Output every record exactly, and nothing more.
____ Given entries
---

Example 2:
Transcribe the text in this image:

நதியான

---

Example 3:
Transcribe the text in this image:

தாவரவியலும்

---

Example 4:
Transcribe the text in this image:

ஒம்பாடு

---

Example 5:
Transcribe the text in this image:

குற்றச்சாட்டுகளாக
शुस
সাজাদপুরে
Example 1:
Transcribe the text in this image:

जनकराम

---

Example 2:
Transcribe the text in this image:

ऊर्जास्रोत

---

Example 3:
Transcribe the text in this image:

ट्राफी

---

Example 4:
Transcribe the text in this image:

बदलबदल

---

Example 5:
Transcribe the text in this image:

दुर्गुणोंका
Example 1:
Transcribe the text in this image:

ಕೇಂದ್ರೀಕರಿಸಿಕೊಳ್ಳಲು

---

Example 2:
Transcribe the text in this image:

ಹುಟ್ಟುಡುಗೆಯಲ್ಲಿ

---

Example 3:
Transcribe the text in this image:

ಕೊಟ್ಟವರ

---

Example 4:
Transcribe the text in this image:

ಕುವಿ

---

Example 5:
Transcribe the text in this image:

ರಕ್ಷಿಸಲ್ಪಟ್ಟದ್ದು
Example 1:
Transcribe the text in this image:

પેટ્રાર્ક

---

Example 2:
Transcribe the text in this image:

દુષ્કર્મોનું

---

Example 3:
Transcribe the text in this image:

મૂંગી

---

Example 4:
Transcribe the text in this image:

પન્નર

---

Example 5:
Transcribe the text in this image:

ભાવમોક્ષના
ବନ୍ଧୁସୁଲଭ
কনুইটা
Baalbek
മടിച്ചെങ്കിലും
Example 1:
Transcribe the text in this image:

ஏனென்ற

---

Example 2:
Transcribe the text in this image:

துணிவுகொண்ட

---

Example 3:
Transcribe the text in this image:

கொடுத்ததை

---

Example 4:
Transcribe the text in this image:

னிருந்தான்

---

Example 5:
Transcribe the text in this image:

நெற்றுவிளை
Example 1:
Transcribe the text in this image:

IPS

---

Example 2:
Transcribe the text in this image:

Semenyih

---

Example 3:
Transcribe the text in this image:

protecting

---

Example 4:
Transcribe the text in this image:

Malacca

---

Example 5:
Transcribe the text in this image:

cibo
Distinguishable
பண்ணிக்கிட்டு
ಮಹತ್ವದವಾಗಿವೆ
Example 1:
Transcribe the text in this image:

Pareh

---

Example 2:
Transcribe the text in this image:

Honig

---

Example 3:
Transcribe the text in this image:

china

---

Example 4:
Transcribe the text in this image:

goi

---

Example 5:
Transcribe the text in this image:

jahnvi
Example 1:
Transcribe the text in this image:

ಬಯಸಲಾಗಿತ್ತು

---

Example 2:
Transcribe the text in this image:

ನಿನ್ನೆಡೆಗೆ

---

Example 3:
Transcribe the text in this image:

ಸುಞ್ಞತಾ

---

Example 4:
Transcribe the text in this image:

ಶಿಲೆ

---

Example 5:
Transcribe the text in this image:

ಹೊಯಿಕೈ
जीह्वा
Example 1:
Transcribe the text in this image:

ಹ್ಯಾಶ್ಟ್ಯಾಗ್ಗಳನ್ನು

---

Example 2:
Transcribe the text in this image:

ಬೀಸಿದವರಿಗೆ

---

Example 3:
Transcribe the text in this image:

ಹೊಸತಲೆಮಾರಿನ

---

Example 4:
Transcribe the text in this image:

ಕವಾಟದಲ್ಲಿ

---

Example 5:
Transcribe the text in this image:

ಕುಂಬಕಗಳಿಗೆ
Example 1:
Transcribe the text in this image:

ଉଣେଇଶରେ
________
**Response below**
---

Example 2:
Transcribe the text in this image:

நதியான

---

Example 3:
Transcribe the text in this image:

தாவரவியலும்

---

Example 4:
Transcribe the text in this image:

ஒம்பாடு

---

Example 5:
Transcribe the text in this image:

குற்றச்சாட்டுகளாக
शुस
সাজাদপুরে
Example 1:
Transcribe the text in this image:

जनकराम

---

Example 2:
Transcribe the text in this image:

ऊर्जास्रोत

---

Example 3:
Transcribe the text in this image:

ट्राफी

---

Example 4:
Transcribe the text in this image:

बदलबदल

---

Example 5:
Transcribe the text in this image:

दुर्गुणोंका
Example 1:
Transcribe the text in this image:

ಕೇಂದ್ರೀಕರಿಸಿಕೊಳ್ಳಲು

---

Example 2:
Transcribe the text in this image:

ಹುಟ್ಟುಡುಗೆಯಲ್ಲಿ

---

Example 3:
Transcribe the text in this image:

ಕೊಟ್ಟವರ

---

Example 4:
Transcribe the text in this image:

ಕುವಿ

---

Example 5:
Transcribe the text in this image:

ರಕ್ಷಿಸಲ್ಪಟ್ಟದ್ದು
Example 1:
Transcribe the text in this image:

પેટ્રાર્ક

---

Example 2:
Transcribe the text in this image:

દુષ્કર્મોનું

---

Example 3:
Transcribe the text in this image:

મૂંગી

---

Example 4:
Transcribe the text in this image:

પન્નર

---

Example 5:
Transcribe the text in this image:

ભાવમોક્ષના
ବନ୍ଧୁସୁଲଭ
কনুইটা
Baalbek
മടിച്ചെങ്കിലും
Example 1:
Transcribe the text in this image:

ஏனென்ற

---

Example 2:
Transcribe the text in this image:

துணிவுகொண்ட

---

Example 3:
Transcribe the text in this image:

கொடுத்ததை

---

Example 4:
Transcribe the text in this image:

னிருந்தான்

---

Example 5:
Transcribe the text in this image:

நெற்றுவிளை
Example 1:
Transcribe the text in this image:

IPS

---

Example 2:
Transcribe the text in this image:

Semenyih

---

Example 3:
Transcribe the text in this image:

protecting

---

Example 4:
Transcribe the text in this image:

Malacca

---

Example 5:
Transcribe the text in this image:

cibo
Distinguishable
பண்ணிக்கிட்டு
ಮಹತ್ವದವಾಗಿವೆ
Example 1:
Transcribe the text in this image:

Pareh

---

Example 2:
Transcribe the text in this image:

Honig

---

Example 3:
Transcribe the text in this image:

china

---

Example 4:
Transcribe the text in this image:

goi

---

Example 5:
Transcribe the text in this image:

jahnvi
Example 1:
Transcribe the text in this image:

ಬಯಸಲಾಗಿತ್ತು

---

Example 2:
Transcribe the text in this image:

ನಿನ್ನೆಡೆಗೆ

---

Example 3:
Transcribe the text in this image:

ಸುಞ್ಞತಾ

---

Example 4:
Transcribe the text in this image:

ಶಿಲೆ

---

Example 5:
Transcribe the text in this image:

ಹೊಯಿಕೈ
जीह्वा
Example 1:
Transcribe the text in this image:

ಹ್ಯಾಶ್ಟ್ಯಾಗ್ಗಳನ್ನು

---

Example 2:
Transcribe the text in this image:

ಬೀಸಿದವರಿಗೆ

---

Example 3:
Transcribe the text in this image:

ಹೊಸತಲೆಮಾರಿನ

---

Example 4:
Transcribe the text in this image:

ಕವಾಟದಲ್ಲಿ

---

Example 5:
Transcribe the text in this image:

ಕುಂಬಕಗಳಿಗೆ
Example 1:
Transcribe the text in this image:

ଉଣେଇଶରେ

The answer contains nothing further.